▶ _Given text_
==============================
These deposits occur within a 35 km long belt of mineralised volcanic rocks, which is contained within a NNE-trending tectonostratigraphic domain known as the Lalla Rookh-Western Shaw Corridor, one of five fault bounded domains forming the Pilbara Craton. The sequence in the surrounding district comprises the 3.46 Ga Warrawoona Group of mafic to ultramafic rocks with interbedded cherts and lesser felsic volcanics, unconformably overlain by the 3.33 Ga Sulphur Springs and Kelly Groups, represented in the Panorama area by intermediate to felsic volcanic rocks, cut by the 3.24 Ga Strelly Granite (a sub-volcanic complex) and its coeval volcanics rocks that form the "Strelley succession".   Widespread iron formation and clastic meta-sediments of the Gorge Group overlie both the Kelly Group and the "Strelley succession".   Granitoid domes have been intruded between the greenstone sequences representing the final stages of cratonisation.

The Sulphur Springs Group comprises five main units. These are the basal Six Mile Creek and Leilira Creek Formations, which contain mixed sedimentary and volcanic rocks; the Kunagunarrina Formation, which is composed of magnesian basalt, komatiite, and chert; the Kangaroo Caves Formation, which contains submarine, mainly tholeiitic basalt-andesite-dacite-rhyolite volcanics and subvolcanic intrusives; all of which are cut by the Strelley Granite. The widespread iron-formation and clastic sedimentary units of the Gorge Creek Group locally overlie the Sulphur Springs Group, which, in turn, is unconformably overlain by siliciclastic sedimentary strata of the De Grey and Fortescue Groups (Venturex, 2012).
==============================
▶ _Listing_
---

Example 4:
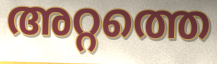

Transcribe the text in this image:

അറ്റത്തെ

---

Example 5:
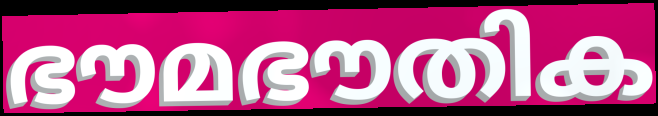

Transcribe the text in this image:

ഭൗമഭൗതിക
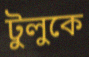
টুলুকে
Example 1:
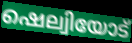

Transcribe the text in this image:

ഷെല്വിയോട്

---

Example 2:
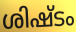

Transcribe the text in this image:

ശിഷ്ടം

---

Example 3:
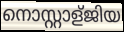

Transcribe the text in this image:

നൊസ്റ്റാള്ജിയ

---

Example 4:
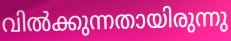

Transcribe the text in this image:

വിൽക്കുന്നതായിരുന്നു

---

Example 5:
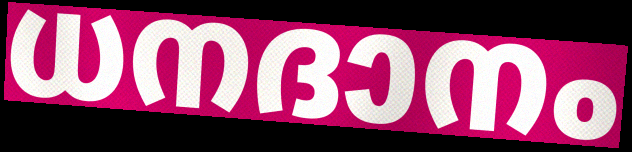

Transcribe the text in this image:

ധനദാനം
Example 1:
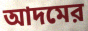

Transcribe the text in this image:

আদমের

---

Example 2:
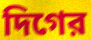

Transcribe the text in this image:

দিগের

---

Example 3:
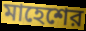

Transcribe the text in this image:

মাহেশের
==============================
▶ _Work to complete_
1) From the Pilbara geology passage, write out the words from "The Sulphur Springs Group comprises" to "Groups (Venturex, 2012).".
2) In the Pilbara geology passage, what rocks make up the Kunagunarrina Formation?

▶ _Task responses_
1)
The Sulphur Springs Group comprises five main units. These are the basal Six Mile Creek and Leilira Creek Formations, which contain mixed sedimentary and volcanic rocks; the Kunagunarrina Formation, which is composed of magnesian basalt, komatiite, and chert; the Kangaroo Caves Formation, which contains submarine, mainly tholeiitic basalt-andesite-dacite-rhyolite volcanics and subvolcanic intrusives; all of which are cut by the Strelley Granite. The widespread iron-formation and clastic sedimentary units of the Gorge Creek Group locally overlie the Sulphur Springs Group, which, in turn, is unconformably overlain by siliciclastic sedimentary strata of the De Grey and Fortescue Groups (Venturex, 2012).

2) Magnesian basalt, komatiite, and chert.